═════ Record excerpts

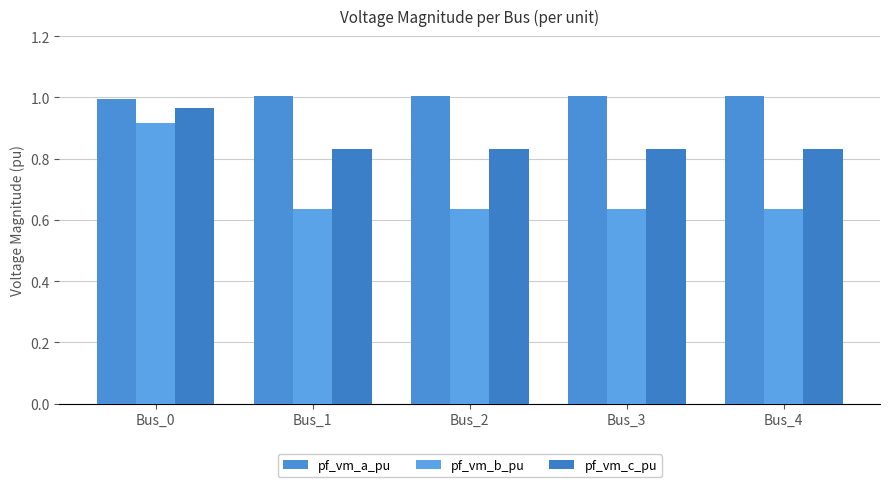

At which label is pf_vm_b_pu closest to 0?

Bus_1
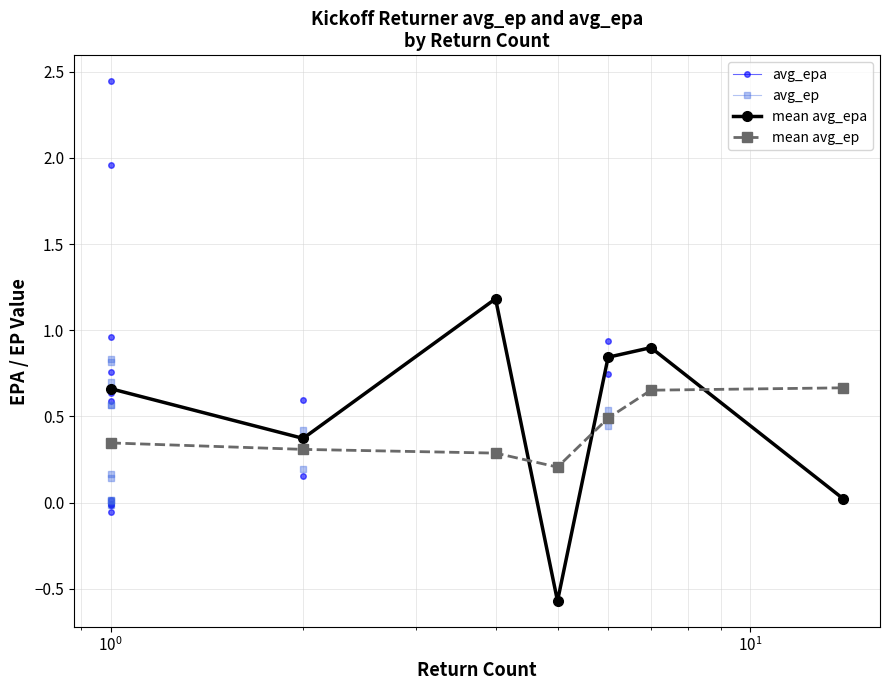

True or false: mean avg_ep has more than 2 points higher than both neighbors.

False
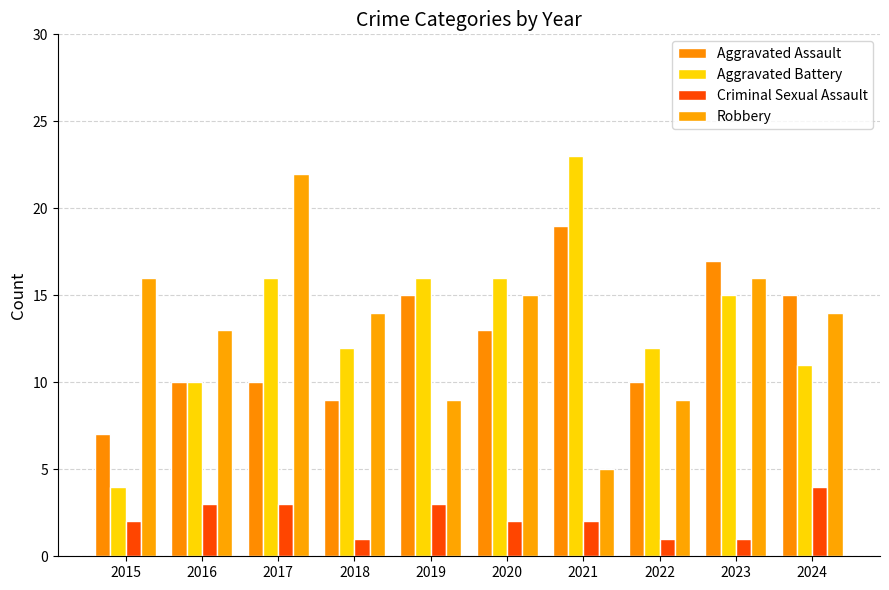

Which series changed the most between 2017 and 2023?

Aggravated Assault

══════════

§ **What you should do**: Repeat the records above with "label" replaced by "category" and everything else left unchanged. Leave the pictures out of your answer.

§ **Solution to the problem**:
At which category is pf_vm_b_pu closest to 0?

Bus_1

True or false: mean avg_ep has more than 2 points higher than both neighbors.

False

Which series changed the most between 2017 and 2023?

Aggravated Assault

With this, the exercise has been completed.